◆ **Data section**
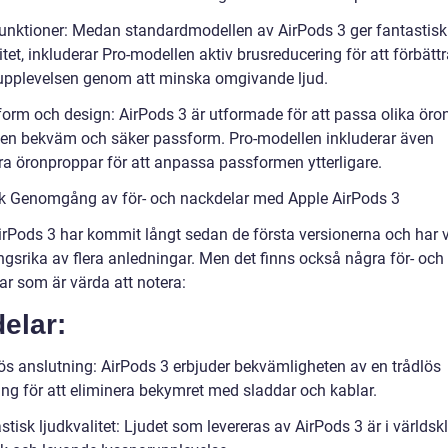
funktioner: Medan standardmodellen av AirPods 3 ger fantastisk
itet, inkluderar Pro-modellen aktiv brusreducering för att förbätt
upplevelsen genom att minska omgivande ljud.
form och design: AirPods 3 är utformade för att passa olika öro
 en bekväm och säker passform. Pro-modellen inkluderar även
ra öronproppar för att anpassa passformen ytterligare.
sk Genomgång av för- och nackdelar med Apple AirPods 3
irPods 3 har kommit långt sedan de första versionerna och har v
gsrika av flera anledningar. Men det finns också några för- och
ar som är värda att notera:
elar:
lös anslutning: AirPods 3 erbjuder bekvämligheten av en trådlös
ing för att eliminera bekymret med sladdar och kablar.
stisk ljudkvalitet: Ljudet som levereras av AirPods 3 är i världs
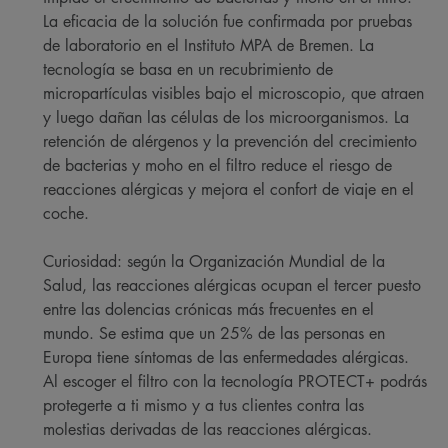
La eficacia de la solución fue confirmada por pruebas
de laboratorio en el Instituto MPA de Bremen. La
tecnología se basa en un recubrimiento de
micropartículas visibles bajo el microscopio, que atraen
y luego dañan las células de los microorganismos. La
retención de alérgenos y la prevención del crecimiento
de bacterias y moho en el filtro reduce el riesgo de
reacciones alérgicas y mejora el confort de viaje en el
coche.
Curiosidad: según la Organización Mundial de la
Salud, las reacciones alérgicas ocupan el tercer puesto
entre las dolencias crónicas más frecuentes en el
mundo. Se estima que un 25% de las personas en
Europa tiene síntomas de las enfermedades alérgicas.
Al escoger el filtro con la tecnología PROTECT+ podrás
protegerte a ti mismo y a tus clientes contra las
molestias derivadas de las reacciones alérgicas.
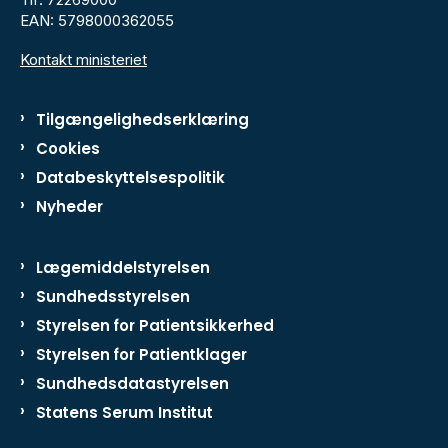
EAN: 5798000362055
Kontakt ministeriet
Tilgængelighedserklæring
Cookies
Databeskyttelsespolitik
Nyheder
Lægemiddelstyrelsen
Sundhedsstyrelsen
Styrelsen for Patientsikkerhed
Styrelsen for Patientklager
Sundhedsdatastyrelsen
Statens Serum Institut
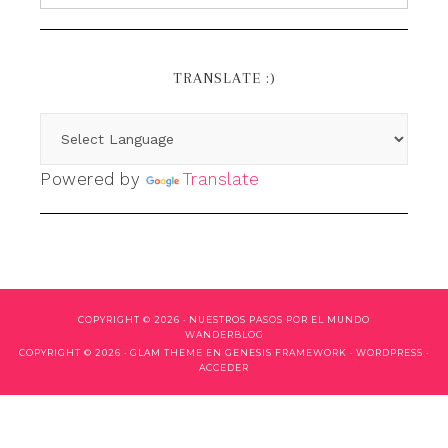
TRANSLATE :)
Powered by
Translate
COPYRIGHT © 2026 ·
NUESTROS PASOS POR EL MUNDO
WANDERBLOG
COPYRIGHT © 2026 ·
GLAM THEME
EN
GENESIS FRAMEWORK
·
WORDPRESS
·
ACCEDER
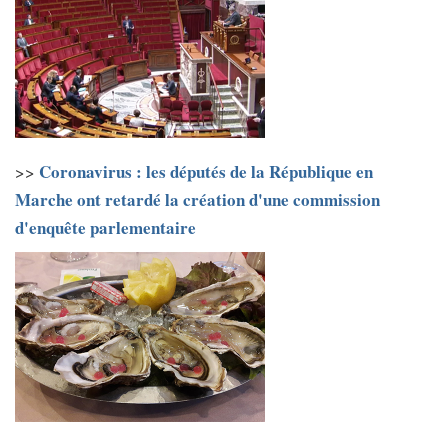
Coronavirus : les députés de la République en
>>
Marche ont retardé la création d'une commission
d'enquête parlementaire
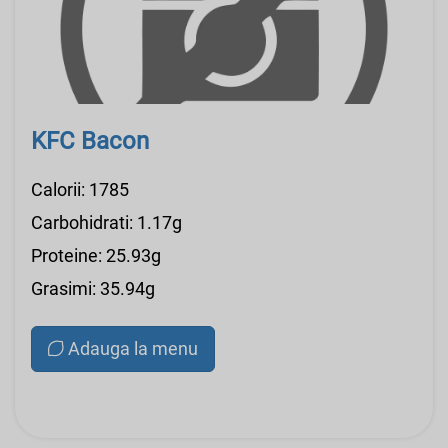
KFC Bacon
Calorii: 1785
Carbohidrati: 1.17g
Proteine: 25.93g
Grasimi: 35.94g
Adauga la menu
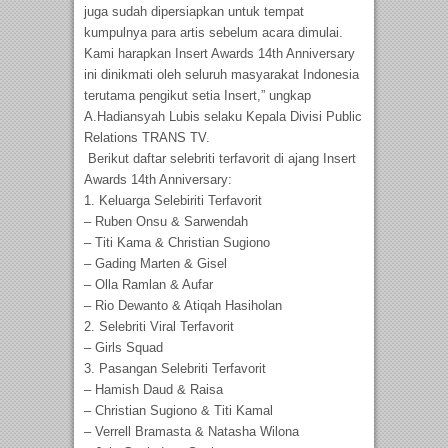
juga sudah dipersiapkan untuk tempat
kumpulnya para artis sebelum acara dimulai.
Kami harapkan Insert Awards 14th Anniversary
ini dinikmati oleh seluruh masyarakat Indonesia
terutama pengikut setia Insert,” ungkap
A.Hadiansyah Lubis selaku Kepala Divisi Public
Relations TRANS TV.
Berikut daftar selebriti terfavorit di ajang Insert
Awards 14th Anniversary:
1. Keluarga Selebiriti Terfavorit
– Ruben Onsu & Sarwendah
– Titi Kama & Christian Sugiono
– Gading Marten & Gisel
– Olla Ramlan & Aufar
– Rio Dewanto & Atiqah Hasiholan
2. Selebriti Viral Terfavorit
– Girls Squad
3. Pasangan Selebriti Terfavorit
– Hamish Daud & Raisa
– Christian Sugiono & Titi Kamal
– Verrell Bramasta & Natasha Wilona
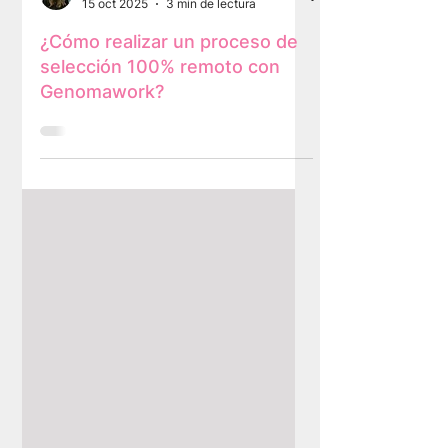
Andrea Fuenzalida
15 oct 2025
3 min de lectura
¿Cómo realizar un proceso de
selección 100% remoto con
Genomawork?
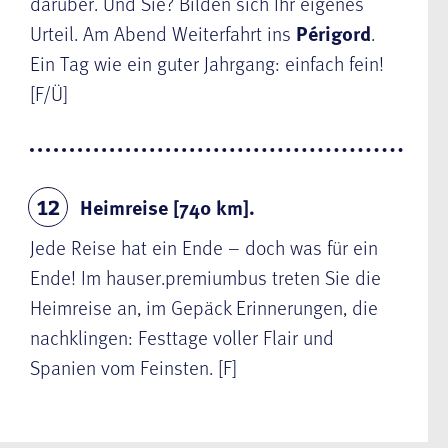
darüber. Und Sie? Bilden sich Ihr eigenes
Urteil. Am Abend Weiterfahrt ins
Périgord
.
Ein Tag wie ein guter Jahrgang: einfach fein!
[F/Ü]
Heimreise [740 km].
12
Jede Reise hat ein Ende – doch was für ein
Ende! Im hauser.premiumbus treten Sie die
Heimreise an, im Gepäck Erinnerungen, die
nachklingen: Festtage voller Flair und
Spanien vom Feinsten. [F]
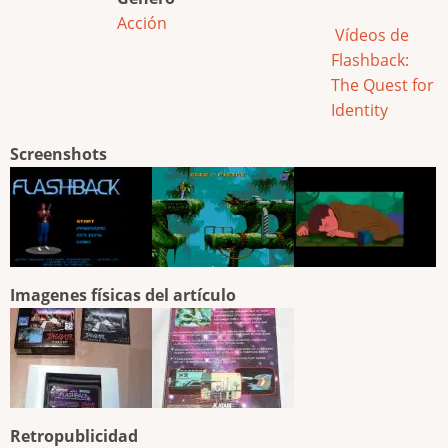
Acción
Vídeos de
Flashback:
The Quest for
Identity
Screenshots
Imagenes físicas del artículo
Retropublicidad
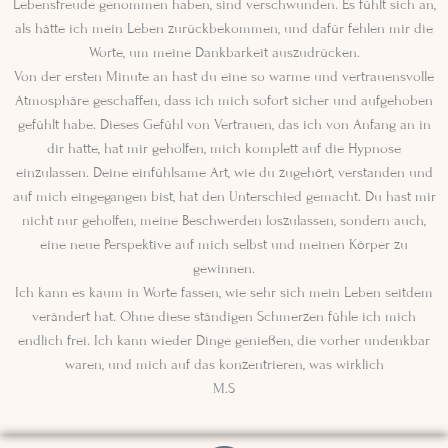
Lebensfreude genommen haben, sind verschwunden. Es fühlt sich an,
als hätte ich mein Leben zurückbekommen, und dafür fehlen mir die
Worte, um meine Dankbarkeit auszudrücken.
Von der ersten Minute an hast du eine so warme und vertrauensvolle
Atmosphäre geschaffen, dass ich mich sofort sicher und aufgehoben
gefühlt habe. Dieses Gefühl von Vertrauen, das ich von Anfang an in
dir hatte, hat mir geholfen, mich komplett auf die Hypnose
einzulassen. Deine einfühlsame Art, wie du zugehört, verstanden und
auf mich eingegangen bist, hat den Unterschied gemacht. Du hast mir
nicht nur geholfen, meine Beschwerden loszulassen, sondern auch,
eine neue Perspektive auf mich selbst und meinen Körper zu
gewinnen.
Ich kann es kaum in Worte fassen, wie sehr sich mein Leben seitdem
verändert hat. Ohne diese ständigen Schmerzen fühle ich mich
endlich frei. Ich kann wieder Dinge genießen, die vorher undenkbar
waren, und mich auf das konzentrieren, was wirklich
M.S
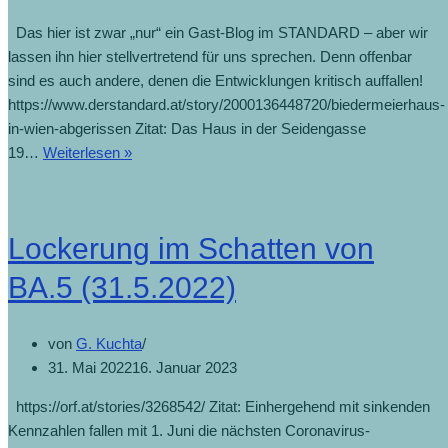
Das hier ist zwar „nur“ ein Gast-Blog im STANDARD – aber wir
lassen ihn hier stellvertretend für uns sprechen. Denn offenbar
sind es auch andere, denen die Entwicklungen kritisch auffallen!
https://www.derstandard.at/story/2000136448720/biedermeierhaus-
in-wien-abgerissen Zitat: Das Haus in der Seidengasse
19…
Weiterlesen »
Lockerung im Schatten von
BA.5 (31.5.2022)
von
G. Kuchta
31. Mai 2022
16. Januar 2023
https://orf.at/stories/3268542/ Zitat: Einhergehend mit sinkenden
Kennzahlen fallen mit 1. Juni die nächsten Coronavirus-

◆ **What is being asked**
Starting with the line that contains "lassen ihn hier", restate every line up to and including the last one above, exactly.

◆ **Completed task**
lassen ihn hier stellvertretend für uns sprechen. Denn offenbar
sind es auch andere, denen die Entwicklungen kritisch auffallen!
https://www.derstandard.at/story/2000136448720/biedermeierhaus-
in-wien-abgerissen Zitat: Das Haus in der Seidengasse
19…
Weiterlesen »
Lockerung im Schatten von
BA.5 (31.5.2022)
von
G. Kuchta
31. Mai 2022
16. Januar 2023
https://orf.at/stories/3268542/ Zitat: Einhergehend mit sinkenden
Kennzahlen fallen mit 1. Juni die nächsten Coronavirus-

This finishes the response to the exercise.